Algo dentro de mim está mudando. Como uma pele antiga que se descola para dar lugar à nova, a ideia que eu fazia sobre como deveria ser uma dominatrix profissional está deixando de fazer sentido. Aprendi a associar profissionalismo com distanciamento — com compostura, controle, frieza até. Mas como isso se aplica quando seu trabalho é acessar o que há de mais íntimo em alguém? Quando o ofício é justamente atravessar as máscaras e tocar nas cordas mais profundas do corpo pela via do desejo?
Qual é a distância ideal quando seu submisso está ajoelhado, vestindo renda, e você sussurra no ouvido dele as provocações mais sensuais e degradantes que já saíram da sua boca? E depois — no aftercare, ao observá-lo voltar aos poucos do subspace, grato e ofegante — como permanecer indiferente?
A verdade é que não tem como. E mesmo que tenha, eu não quero.
Porque o que me move não é o teatrinho da superfície. É a conexão. Nada me dá mais prazer do que criar intimidade. Acolher a confiança de um submisso que se entrega aos meus pés. Manipular cada gatilho, acertar em cheio a sua sensibilidade mais secreta. Mergulhar nos seus desejos sombrios e dizer, com o corpo e com a voz: eu vejo você. Eu te levo até onde você sonha ir — e talvez além.
Meu corpo inteiro se arrepia quando sei que o controle está em minhas mãos. Sua entrega alimenta meu poder, e meu poder alimenta sua entrega, até que ambos estejamos completamente imersos nessa realidade alternativa em que apenas nós dois existimos. Nosso universo particular em que realizamos o que há de mais intenso nas nossas vontades ocultas.

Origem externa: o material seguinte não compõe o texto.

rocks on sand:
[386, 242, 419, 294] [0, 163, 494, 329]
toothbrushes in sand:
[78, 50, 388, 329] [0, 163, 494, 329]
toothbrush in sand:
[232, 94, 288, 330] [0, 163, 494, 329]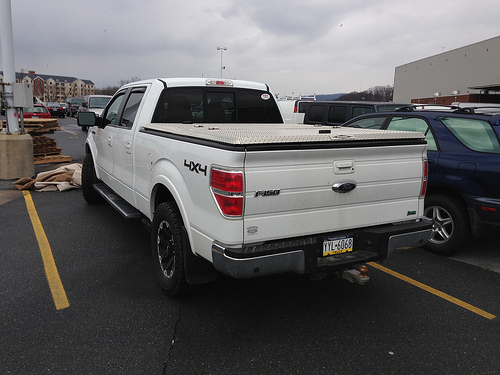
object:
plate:
[322, 238, 353, 256]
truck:
[76, 77, 435, 298]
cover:
[141, 123, 426, 148]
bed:
[134, 127, 429, 249]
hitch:
[342, 268, 370, 285]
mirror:
[77, 112, 96, 126]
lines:
[20, 190, 71, 312]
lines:
[59, 126, 77, 135]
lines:
[364, 260, 497, 320]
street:
[1, 115, 499, 374]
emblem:
[332, 180, 356, 193]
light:
[206, 80, 233, 86]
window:
[150, 86, 284, 124]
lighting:
[217, 47, 220, 51]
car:
[17, 104, 51, 119]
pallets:
[1, 118, 58, 123]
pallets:
[33, 155, 72, 164]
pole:
[1, 1, 21, 135]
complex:
[1, 70, 95, 106]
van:
[303, 101, 413, 127]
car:
[339, 110, 500, 255]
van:
[275, 100, 315, 124]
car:
[46, 103, 67, 119]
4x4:
[184, 159, 208, 177]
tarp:
[12, 162, 83, 191]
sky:
[2, 1, 500, 95]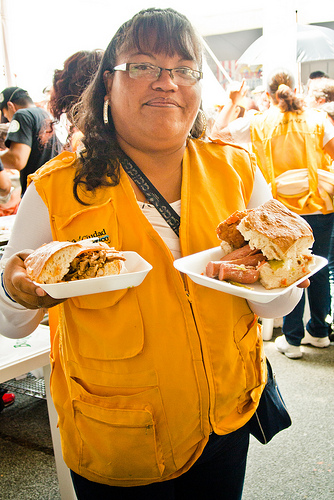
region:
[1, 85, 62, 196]
man wearing a black t shirt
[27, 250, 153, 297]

Temos desejos estranhos, eu sei. Mas aprendi que rejeitar o estranho é rejeitar a si. Quanto mais me aprofundo no BDSM, mais percebo que esse universo fala diretamente com algo dentro de mim. Algo visceral, instintivo, inegociável. Ele me confronta. Me revela. Me excita.
Sabe aquele momento em que você encara os olhos de alguém e sente que ali transborda desejo, entrega, verdade? E percebe que o outro sente tanto tesão naquilo quanto você? Pra mim, isso não tem preço. É exatamente o que me faz continuar. Não o distanciamento. Mas o mergulho.